Metropolitan News-Enterprise


Wednesday, January 9, 2019


Page 1


San Bernardino Superior Court Appellate Division:

Restaurant’s Refusal to Provide Hearing Aid Wasn’t Discrimination in Violation of Law


By a MetNews Staff Writer


The San Bernardino Superior Court’s Appellate Division has rejected a man’s contention that a restaurant discriminated against him by not providing him with a listening device so he could enjoy the background music, declaring that the music was not central to the restaurant’s services.

The opinion, filed in November and certified for publication in December, was posted on the California Courts website yesterday.

Plaintiff Christopher Martinez, who is hard of hearing, sued California Pizza Kitchen, Inc. (“CPK”), claiming that it discriminated against him in violation of the state’s Unruh Civil Rights Act  by not providing him with an assistive listening device upon his request. Martinez has difficulty differentiating certain sounds and was unable to enjoy the background music during a September 2017 visit to a CPK location.

San Bernardino Superior Court Judge Michael M. Dest agreed with CPK that it was only required to provide assistive devices for communicating information under the Americans with Disabilities Act (“ADA”), the federal law upon which Martinez had predicated his Unruh Act claim.

The judge sustained CPK’s demurrer without leave to amend after the plaintiff chose to proceed with the allegations as pled; a judgment of dismissal followed.

ADA Violation Requirements

The opinion notes that Martinez, to allege the ADA violation, would need to show that “(1) he has a disability; (2) CPK’s facility is a place of public accommodation; and (3) he was denied full and equal treatment because of his disability on a particular occasion.”

The parties focused on the third element of the claim. Martinez relied on a 2011 unpublished opinion from the Fourth U.S. Circuit Court of Appeals in Feldman v. Pro Football, Inc.

In that case, the court found that a professional football stadium should have provided an assistive listening device to a hard-of-hearing fan in attendance, so he could listen to the information broadcast over the stadium’s sound system during the game.

The opinion posted yesterday notes that the Feldman court acknowledged that, while the information provided to football fans over the stadium speakers is important for their enjoyment of the game, the ADA doesn’t “impart guidance on the specific content that places of public accommodation must communicate to individuals who are deaf or hard of hearing.”

‘Restaurant and Bar’

It continues:

“Martinez primarily alleges that CPK operates a ‘restaurant and bar.’ This is important since, as noted above, the ADA requirements are context-specific.…To the extent CPK provided food, drink, and the hospitality services normally associated with restaurants, Martinez has failed to state a valid claim since his suit does not relate to the unequal enjoyment of those goods and services.

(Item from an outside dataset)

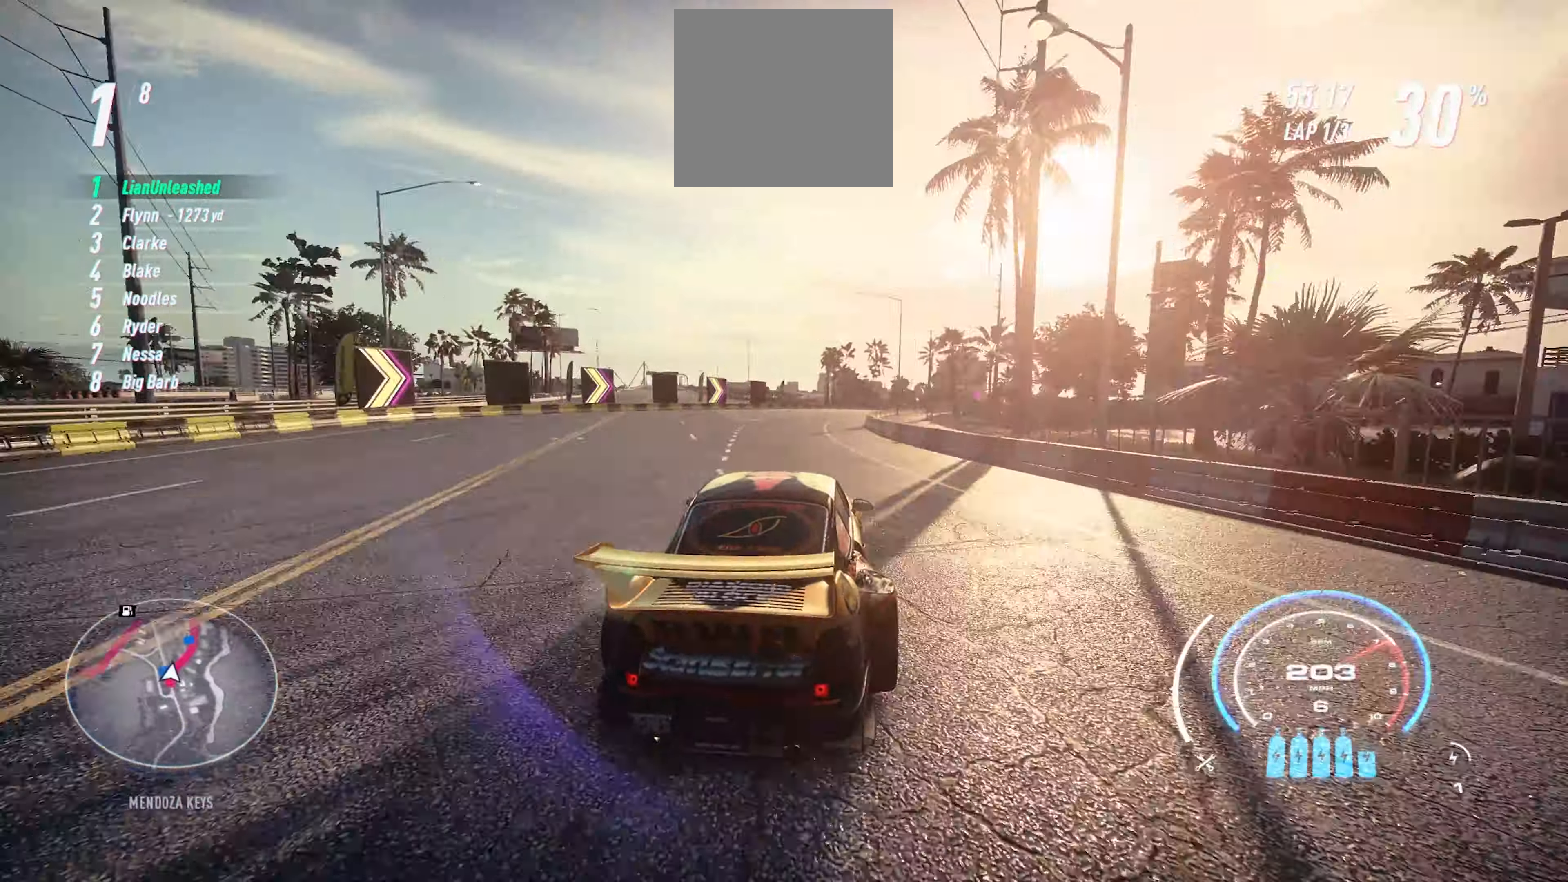
{"buttons": ["R2"], "left_stick": "up-right", "events": [[83, "A", "up"]]}
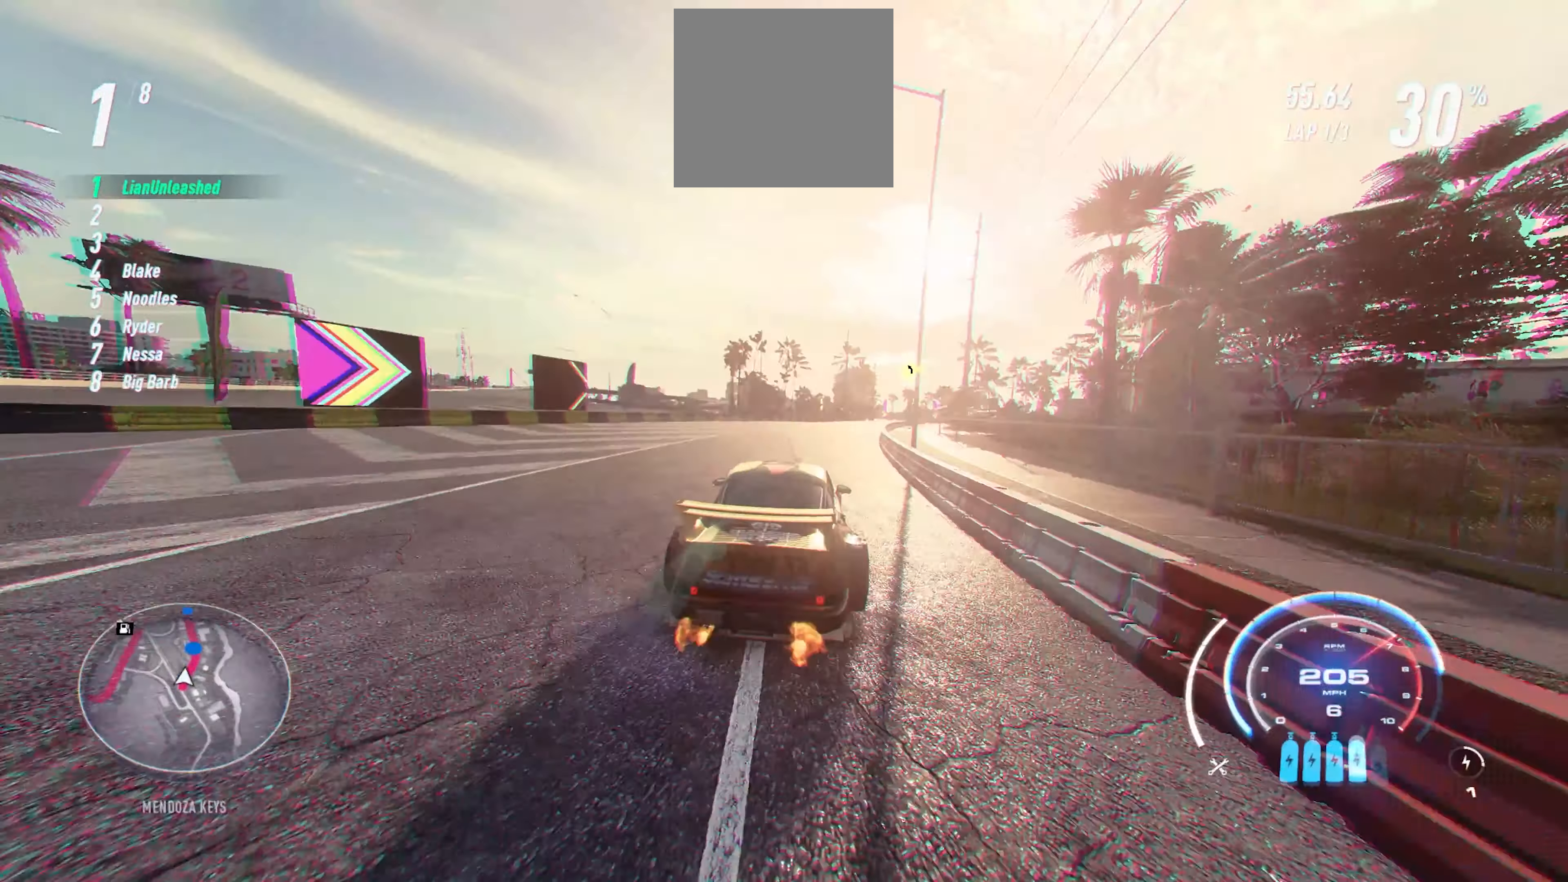
{"buttons": ["R2"], "left_stick": "up-right", "events": []}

“As for Martinez’ assertion that CPK was playing music over the speaker system, there are no specific facts alleged to support the conclusion that the music was part of the overall goods, services, etc., being offered by CPK for the use and enjoyment of its patrons.…In fact, there are no allegations indicating anything was broadcast over the speaker system other than music.”

The opinion adds:

“By referencing ‘aurally delivered’ as opposed to ‘orally delivered’ the ADA is meant to include nonverbal sounds, alarms, and computer-generated speech….However, as the implementing regulations suggest, one is denied full and equal enjoyment of goods, services, and the like when, due to a disability and the lack of auxiliary aids, there is an absence of effective communication relating to those goods and services. Absent some additional or unique facts, which Martinez conceded he could not allege, the music on CPK’s speaker system was not part of an overall entertainment experience as was the case in Feldman.”

The case is Martinez v. California Pizza Kitchen, Inc., ACIAS1800020.

Sole practitioner Morse Mehrban of Encino represented Martinez. James S. Link of Baraban & Teske argued for CPK.

The case was filed in December 2017. Over the next few months, Martinez, represented by Mehrban, brought several other civil rights actions against various defendants in Los Angeles and the surrounding areas, most of which are still pending.

On March 15, 2013, KABC-TV reported that Alfred Garcia, an illegal alien and convicted felon, “has filed at least 615 lawsuits involving the Americans with Disabilities Act, and taxpayers are paying for them,” adding: “Mehrban has filed every one of Garcia’s more than 600 ADA lawsuits, and his firm assists in the filing of Garcia’s fee waiver applications.”

On May 20, 2010, Los Angeles Judge Anna Maria Luna ordered Mehrban to pay $28,581.87 in sanctions in connection with an ADA action he brought on behalf of a client against a restaurant without investigating its defenses.

The Court of Appeal for this district on Aug. 4, 2006, affirmed an order imposing $20,000 in sanctions on Mehrban for 20 violations of the Unfair Competition Law in connection with securing securing settlements under the Safe Drinking Water and Toxic Enforcement Act of 1986 (Proposition 65) without reporting the violations to the Office of Attorney General.